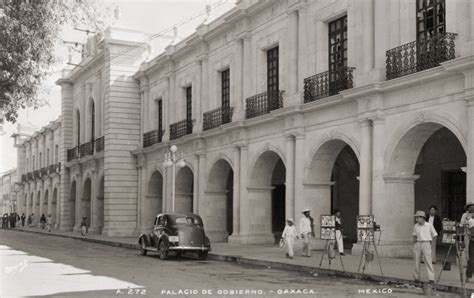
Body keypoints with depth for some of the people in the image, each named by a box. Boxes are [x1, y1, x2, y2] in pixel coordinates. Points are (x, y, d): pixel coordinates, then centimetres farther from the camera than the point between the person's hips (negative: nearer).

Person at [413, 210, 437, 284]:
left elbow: (434, 235, 5)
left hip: (426, 244, -4)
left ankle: (431, 278, -9)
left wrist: (430, 242, 3)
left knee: (428, 261, -9)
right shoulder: (416, 226, 7)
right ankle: (416, 277, 14)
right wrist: (414, 244, 11)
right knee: (417, 261, 5)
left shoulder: (429, 225, -4)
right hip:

Assigned task.
I need each line from the listing where the word "left" occurs.

Result of the task.
left elbow: (434, 235, 5)
left hip: (426, 244, -4)
left ankle: (431, 278, -9)
left wrist: (430, 242, 3)
left knee: (428, 261, -9)
left shoulder: (429, 225, -4)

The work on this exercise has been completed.